Aliansi.co, Jakarta- Gubernur DKI Jakarta Pramono Anung menegaskan komitmennya untuk membangun sistem pemerintahan yang bersih dan bebas korupsi.
Pramono menyatakan Pemprov Jakarta akan transparan dalam penerapan tata kelola pemerintahan.
Pernyataan itu disampaikan langsung di hadapan pimpinan Komisi Pemberantasan Korupsi (KPK) dalam Rapat Koordinasi Pencegahan Korupsi di Candi Bentar, Ancol, Jakarta Utara, Kamis (10/7/2025).
Rapat koordinasi ini juga dihadiri oleh kepala daerah dan pimpinan DPRD dari wilayah DKI Jakarta, Lampung, Kepulauan Bangka Belitung, Sumatera Selatan, Banten, dan Jawa Barat.
“Komitmen Jakarta adalah membangun sistem yang transparan. Salah satu hal yang mudah-mudahan bisa berdampak signifikan adalah penyelesaian sejumlah persoalan birokrasi yang selama ini memakan waktu bertahun-tahun, seperti KLB (Koefisien Lantai Bangunan) dan SLF (Sertifikat Laik Fungsi),” kata Pramono.
Lebih lanjut, Pramono menyatakan bahwa Pemprov DKI Jakarta siap menjadi contoh dalam penerapan tata kelola pemerintahan yang baik, transparan, akuntabel dan berintegritas.
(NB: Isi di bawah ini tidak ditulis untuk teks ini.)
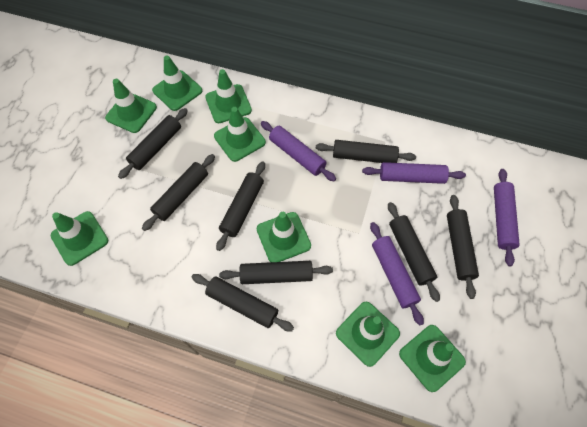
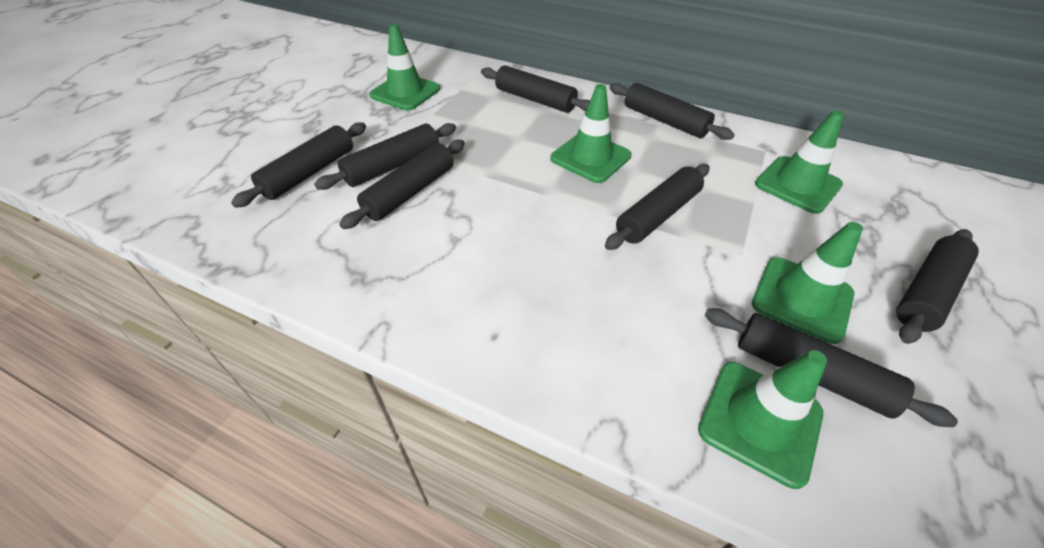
green traffic cone: 8 -> 5
purple rolling pin: 4 -> 0

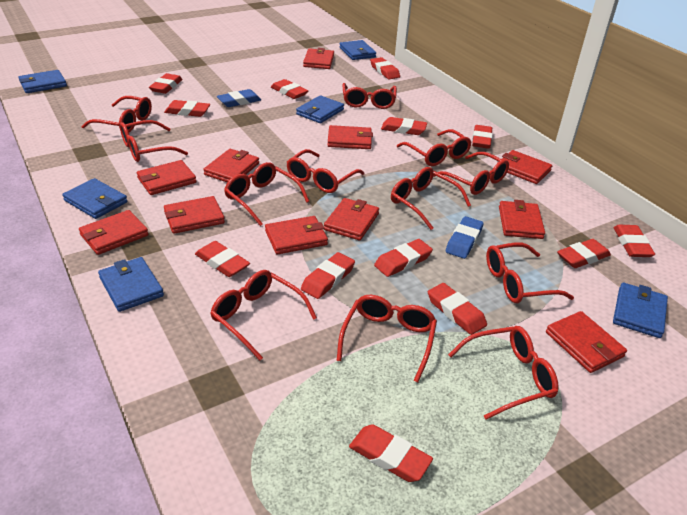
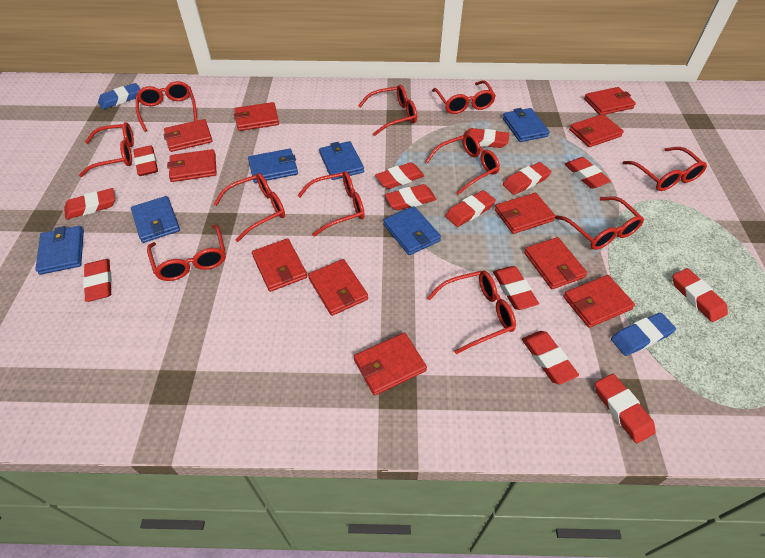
red glasses: 12 -> 11

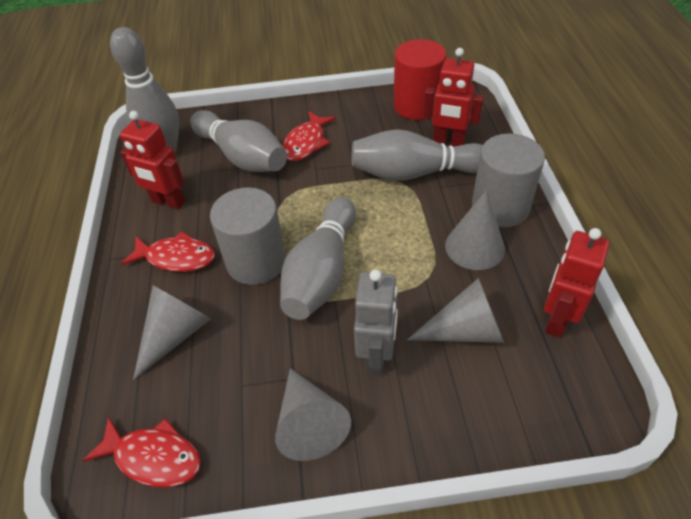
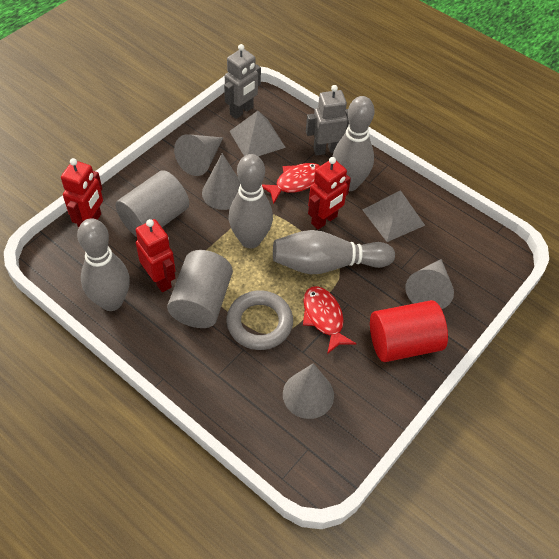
grey pyramid: 0 -> 2
grey ring: 0 -> 1
grey robot: 1 -> 2
red fish: 3 -> 2

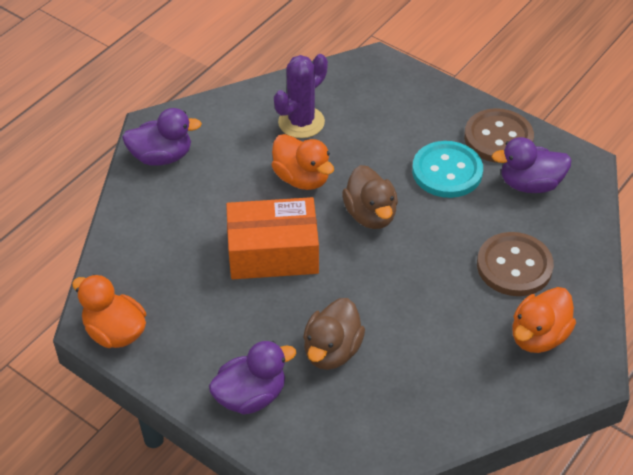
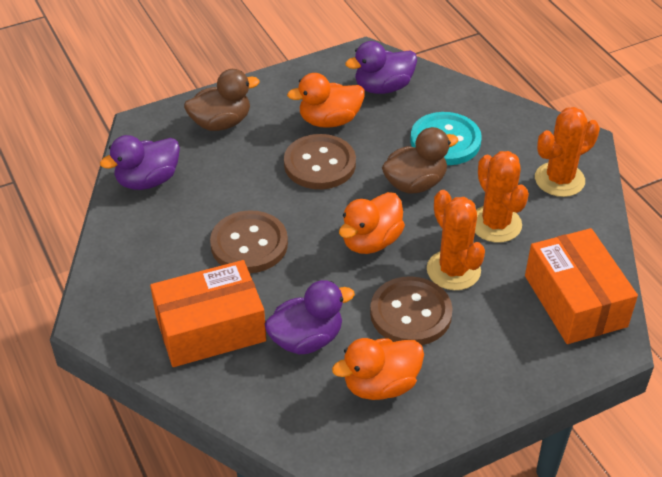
brown button: 2 -> 3
orange box: 1 -> 2
orange cactus: 0 -> 3
purple cactus: 1 -> 0

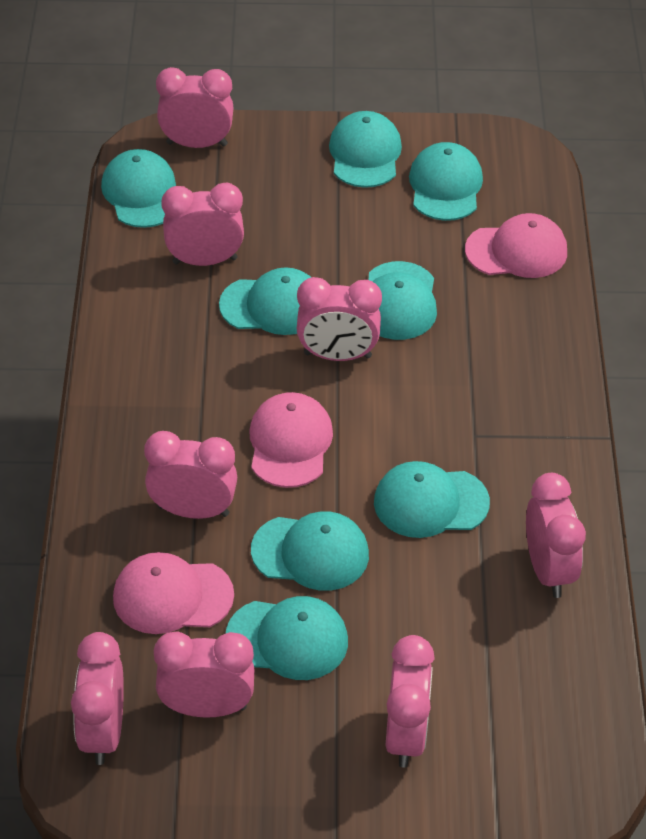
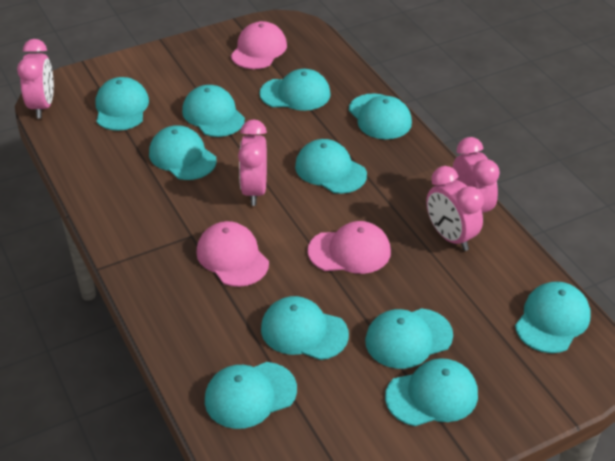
pink clock: 8 -> 4
turquoise cap: 8 -> 11

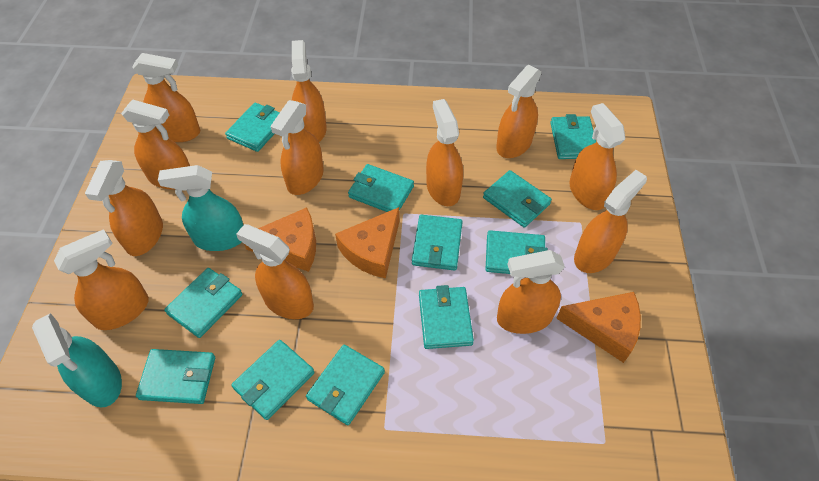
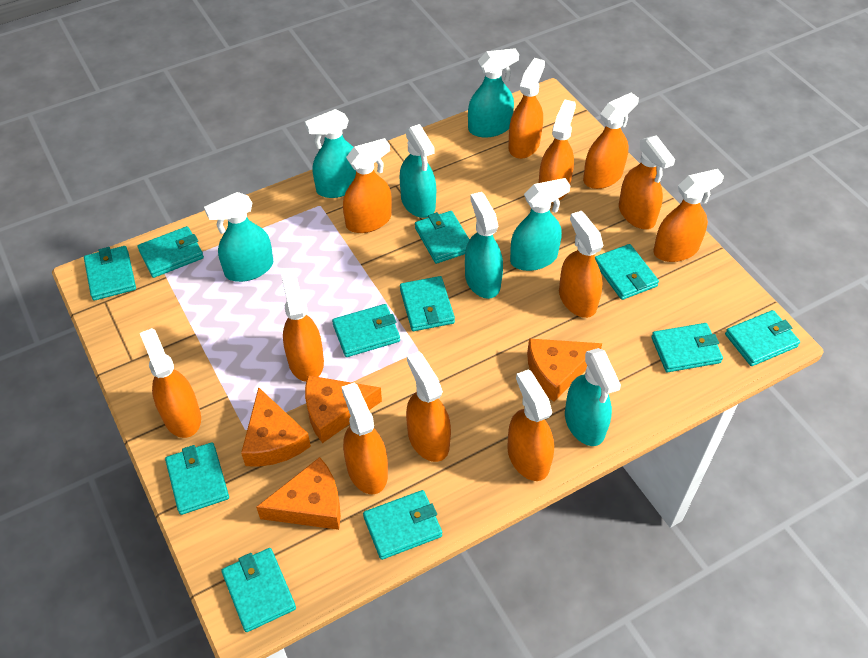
orange cheese: 3 -> 4
turquoise spray bottle: 2 -> 7

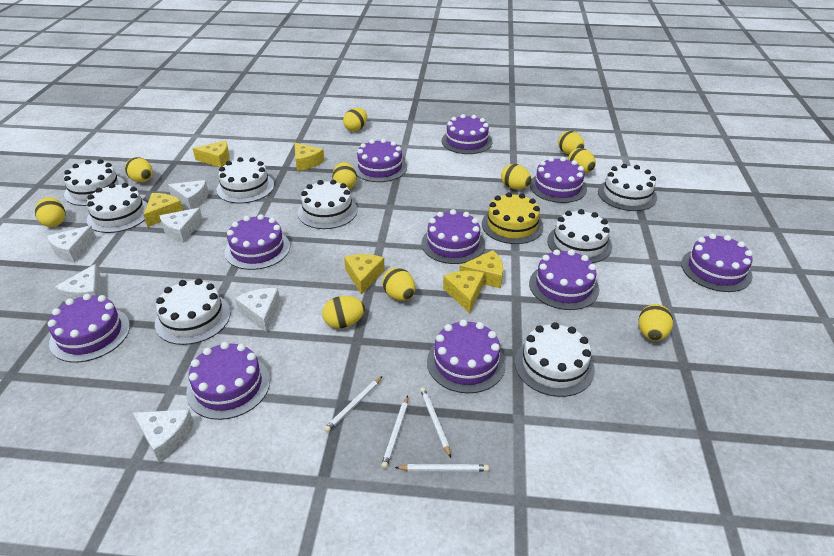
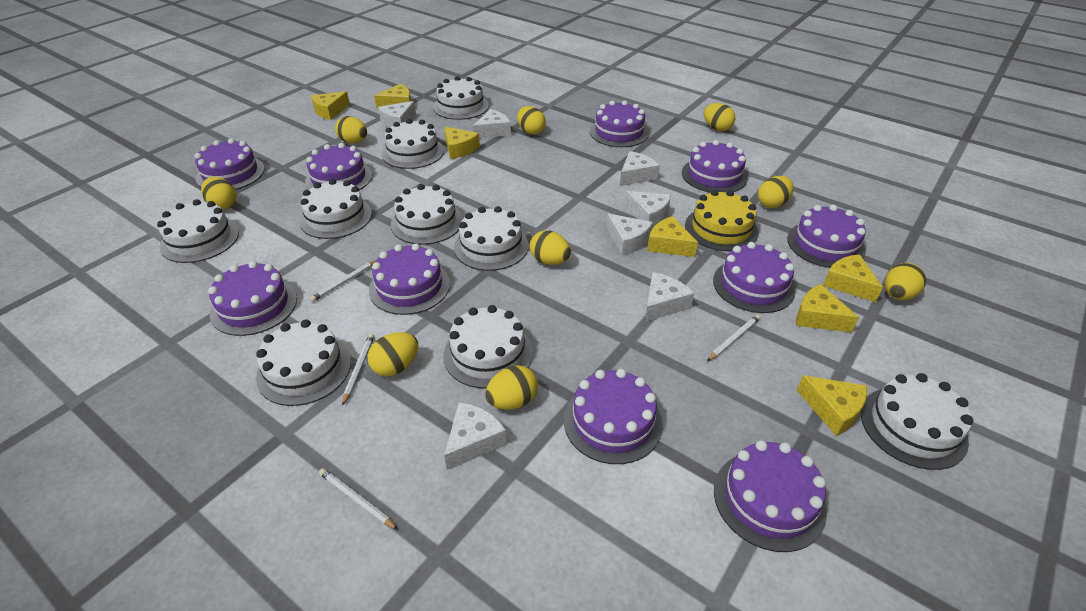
white cake: 8 -> 9
white cheese: 6 -> 7
yellow cheese: 6 -> 7
yellow egg: 10 -> 9

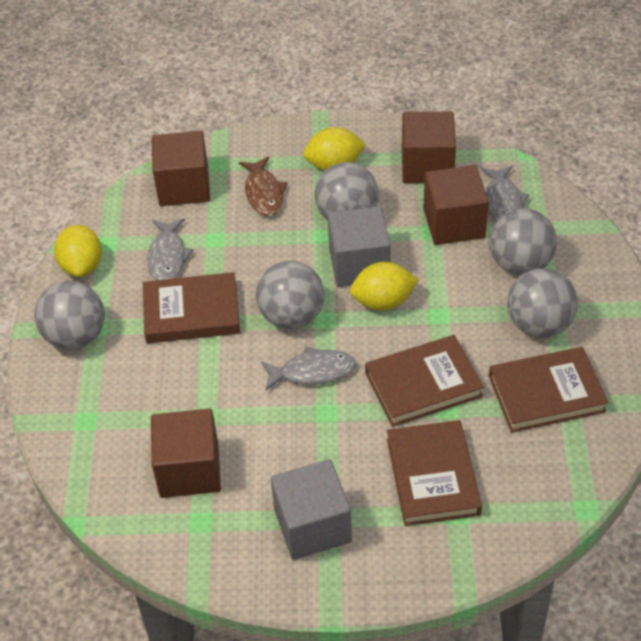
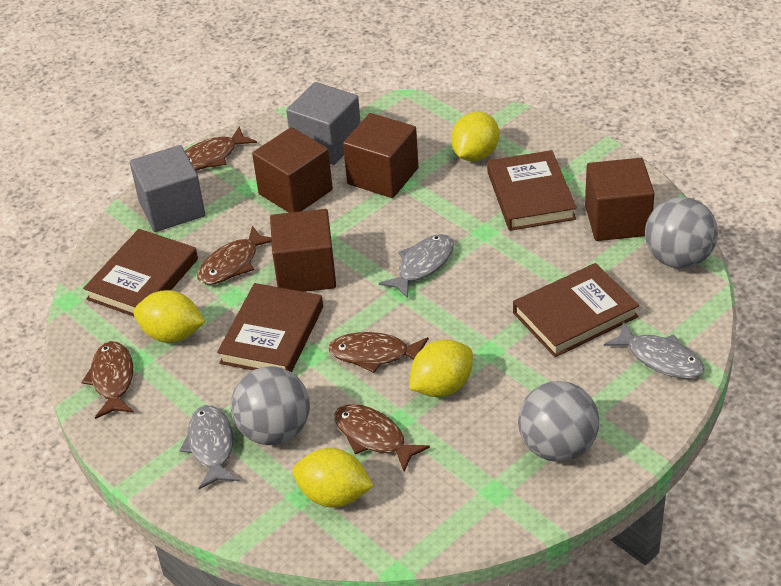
brown fish: 1 -> 5
grey ball: 5 -> 3
yellow lemon: 3 -> 4

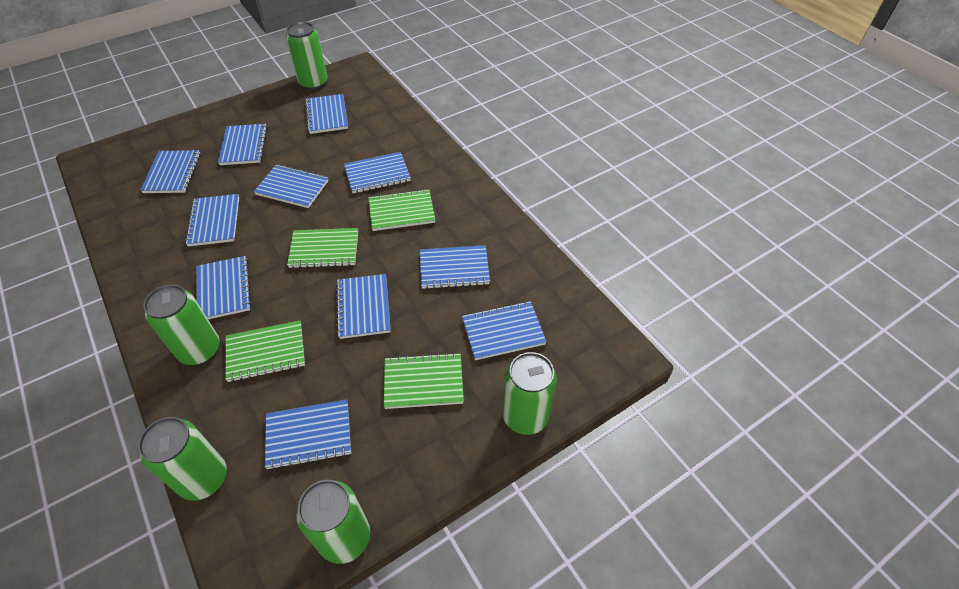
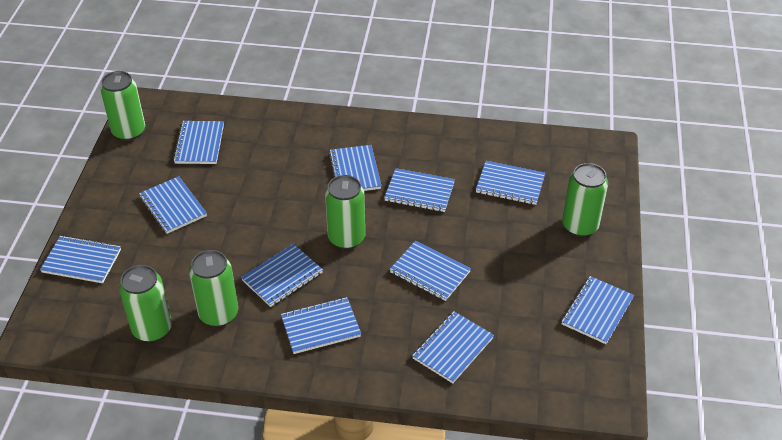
green notebook: 4 -> 0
Ia menekankan pentingnya keterbukaan dan akuntabilitas dalam seluruh proses pembangunan.
Salah satu implementasi konkret dari komitmen tersebut adalah integrasi tiga taman di Jakarta Selatan.
Ia berharap pembangunan Taman Leuser, Taman Ayodya, dan Taman Langsat yang berada di kawasan Blok M Hub itu, dapat rampung pada akhir 2025.
Proyek ini diharapkan tidak hanya memperindah kota, tetapi juga memperbaiki ekosistem aliran air di kawasan tersebut.
“Tiga taman itu akan digabung menjadi satu kawasan hijau seluas 6,5 hektare. Kami berharap pada akhir Desember 2025 bisa meresmikan taman ini sekaligus menghadirkan salah satu lintasan jogging track terpanjang di Jakarta,” jelasnya.
Pramono juga menyampaikan bahwa Pemprov DKI secara aktif berkonsultasi dengan KPK dan Kejaksaan dalam setiap proses pembangunan.
Langkah ini diambil untuk memastikan seluruh kegiatan berjalan sesuai prinsip akuntabilitas dan integritas.
Sementara itu, Ketua DPRD DKI Jakarta Khoirudin menegaskan bahwa rapat koordinasi ini mencerminkan keseriusan legislatif dan eksekutif dalam menjaga amanah rakyat serta mencegah praktik korupsi di daerah.
“Kami bersama Gubernur berkomitmen melaksanakan amanah untuk mencegah korupsi dan berbakti pada kepentingan rakyat Jakarta,” kata Khoirudin.
Wakil Ketua KPK Johanis Tanak yang hadir dalam acara ini menambahkan, KPK terus mendorong kolaborasi antarlembaga untuk memastikan pencegahan korupsi berjalan sistemik dan berkelanjutan.
“Kepala daerah bukan hanya pemegang mandat politik, tetapi penentu arah perubahan. Kami ingin memastikan kekuasaan yang diberikan rakyat tidak disalahgunakan,” ujar Johanis.